A2RU
A2RU

University of Utah College of Fine Art Invests in Arts in Health Innovation

ArtsRx, Centers and Institutes, Member News

Jun 20, 2025

The University of Utah’s College of Fine Arts continues to deepen its commitment to interdisciplinary research in arts in health.

The Arts and Health Innovation Lab., which was established nearly a decade ago, is designed to “generate arts in health research that transfers and transforms our society and public health,” shares CFA Associate Dean of Research Becky Zarate. The Lab brings together many scholars working in collaboration from schools and colleges across the Utah campus to produce a research to pedagogy and practice pipeline. As the website states, “Our members study how the arts support and produce well-being, and put that knowledge to work in hospitals, clinics, community centers, schools, workplaces, and senior care facilities.” For example, dance instructors use tenets of the Alexander technique to inform wheelchair use and design in collaboration with a spinal clinic for veterans, and the Center for Vocology studies how best to care for the human voice.
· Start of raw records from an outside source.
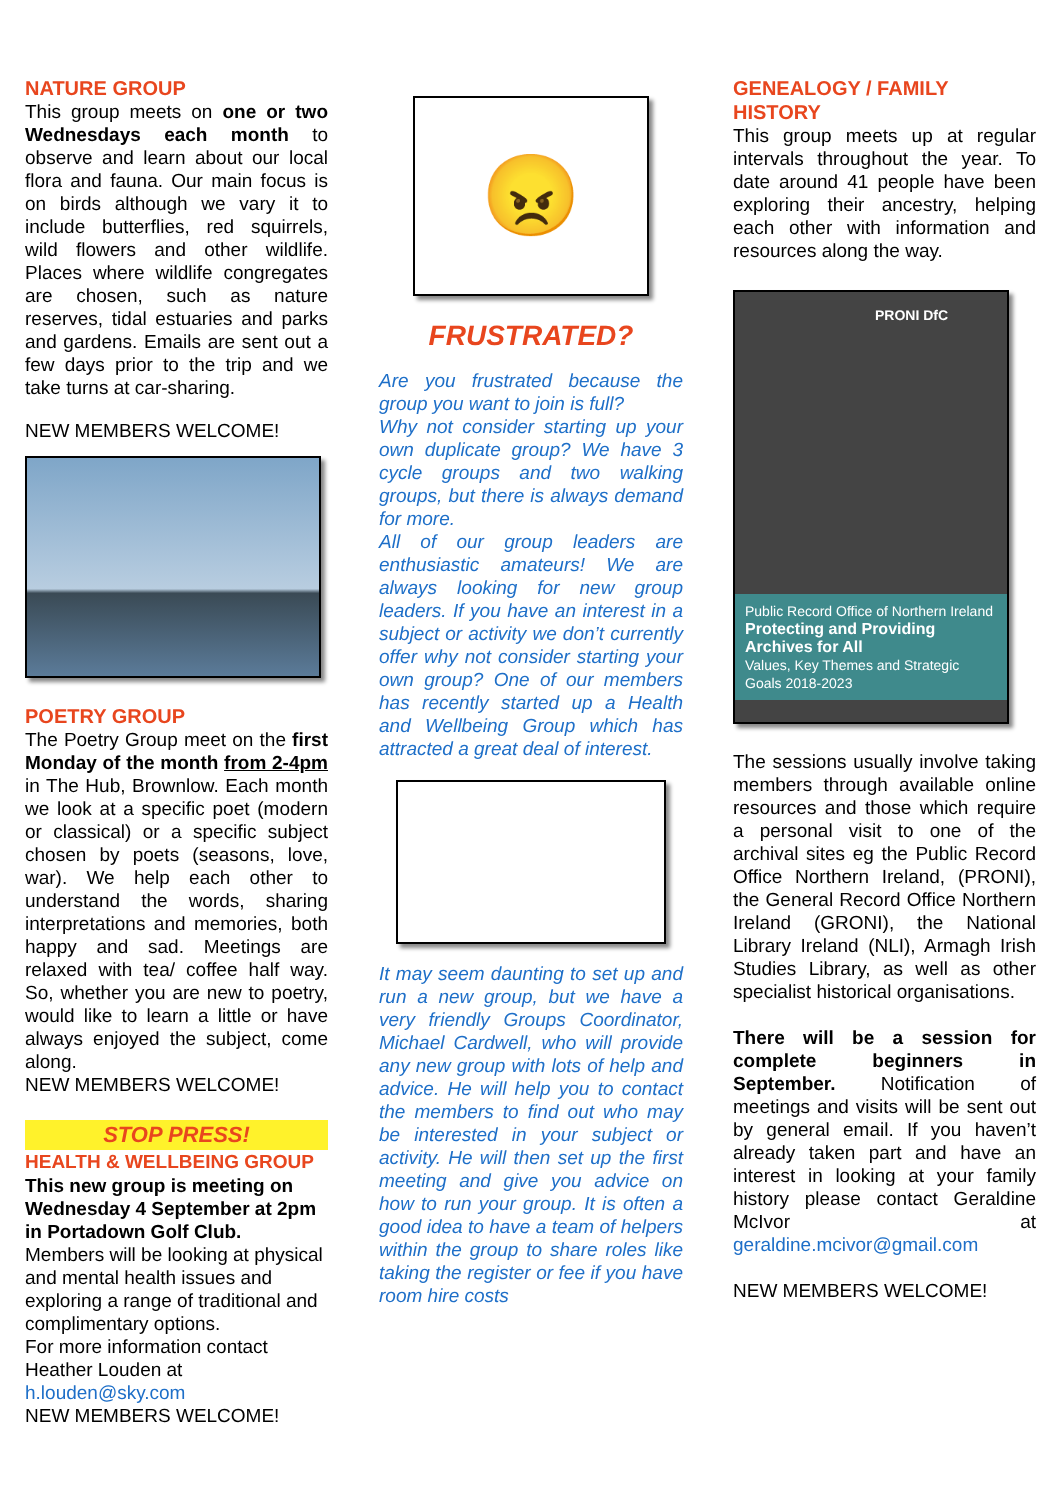NATURE GROUP
This group meets on one or two Wednesdays each month to observe and learn about our local flora and fauna. Our main focus is on birds although we vary it to include butterflies, red squirrels, wild flowers and other wildlife. Places where wildlife congregates are chosen, such as nature reserves, tidal estuaries and parks and gardens. Emails are sent out a few days prior to the trip and we take turns at car-sharing.
NEW MEMBERS WELCOME!
POETRY GROUP
The Poetry Group meet on the first Monday of the month from 2-4pm in The Hub, Brownlow. Each month we look at a specific poet (modern or classical) or a specific subject chosen by poets (seasons, love, war). We help each other to understand the words, sharing interpretations and memories, both happy and sad. Meetings are relaxed with tea/ coffee half way. So, whether you are new to poetry, would like to learn a little or have always enjoyed the subject, come along.
NEW MEMBERS WELCOME!
STOP PRESS!
HEALTH & WELLBEING GROUP
This new group is meeting on Wednesday 4 September at 2pm in Portadown Golf Club.
Members will be looking at physical and mental health issues and exploring a range of traditional and complimentary options.
For more information contact Heather Louden at
h.louden@sky.com
NEW MEMBERS WELCOME!
😠
FRUSTRATED?
Are you frustrated because the group you want to join is full?
Why not consider starting up your own duplicate group? We have 3 cycle groups and two walking groups, but there is always demand for more.
All of our group leaders are enthusiastic amateurs! We are always looking for new group leaders. If you have an interest in a subject or activity we don’t currently offer why not consider starting your own group? One of our members has recently started up a Health and Wellbeing Group which has attracted a great deal of interest.
It may seem daunting to set up and run a new group, but we have a very friendly Groups Coordinator, Michael Cardwell, who will provide any new group with lots of help and advice. He will help you to contact the members to find out who may be interested in your subject or activity. He will then set up the first meeting and give you advice on how to run your group. It is often a good idea to have a team of helpers within the group to share roles like taking the register or fee if you have room hire costs
GENEALOGY / FAMILY HISTORY
This group meets up at regular intervals throughout the year. To date around 41 people have been exploring their ancestry, helping each other with information and resources along the way.
PRONI DfC
Public Record Office of Northern Ireland
Protecting and Providing Archives for All
Values, Key Themes and Strategic Goals 2018-2023
The sessions usually involve taking members through available online resources and those which require a personal visit to one of the archival sites eg the Public Record Office Northern Ireland, (PRONI), the General Record Office Northern Ireland (GRONI), the National Library Ireland (NLI), Armagh Irish Studies Library, as well as other specialist historical organisations.
There will be a session for complete beginners in September. Notification of meetings and visits will be sent out by general email. If you haven’t already taken part and have an interest in looking at your family history please contact Geraldine McIvor at geraldine.mcivor@gmail.com
NEW MEMBERS WELCOME!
The Arts and Health Innovation Lab’s website provides many more examples and inspiration.

The impact on the curriculum and student experience is profound: “With our arts and health initiatives coming out of fine arts, we are going to be able to offer a whole array of clinical and educational trainings that integrate arts and health methodologies,” says Zarate. Another outcome, says Professor of Dance Luc Vanier, is that students see the relevance of their research and connect it to the community while they are still pursing their degrees.

Learn more in the introductory video below:

Last month, CFA announced a new program supporting this work: an Arts & Health Faculty Fellowship. This 3-year fellowship, supported by the Office of Research in the College of Fine Arts, the Office of the Vice President for Research, and the Arts & Health Innovation Lab, promotes ” faculty research that will strengthen community partnerships and opportunities for public health and social innovation through interdisciplinary team science,” according to the college.

The program scaffolds the skills and experiences necessary to produce innovative arts in health research: “Recipients will learn how to develop and design rigorous studies in quantitative, qualitative, mixed methods and arts-based approaches in the first year; Learn how to develop and work within interdisciplinary/cross-college and campus/community projects [and] implement a pilot project in the second year, and disseminate, and apply for extramural grant opportunities in the final year.” Fellows will also receive funds for research administrative support. The fellowship specifically provides opportunities for recipients to engage with the a2ru community through its Arts in Public Health working group, and provides funding for fellows to present their evolving research at the a2ru conference.

The inaugural recipient of the Fellowship is Sam Briggs, an assistant professor in the Department of Theatre; her proposed research project will explore how collaborative artistic creation fosters youth well-being while engaging communities in civic dialogue and collective problem-solving around youth mental health. Briggs says, “With rising concerns about adolescent mental health, creative engagement offers a promising avenue for expression, resilience-building, and community connection.”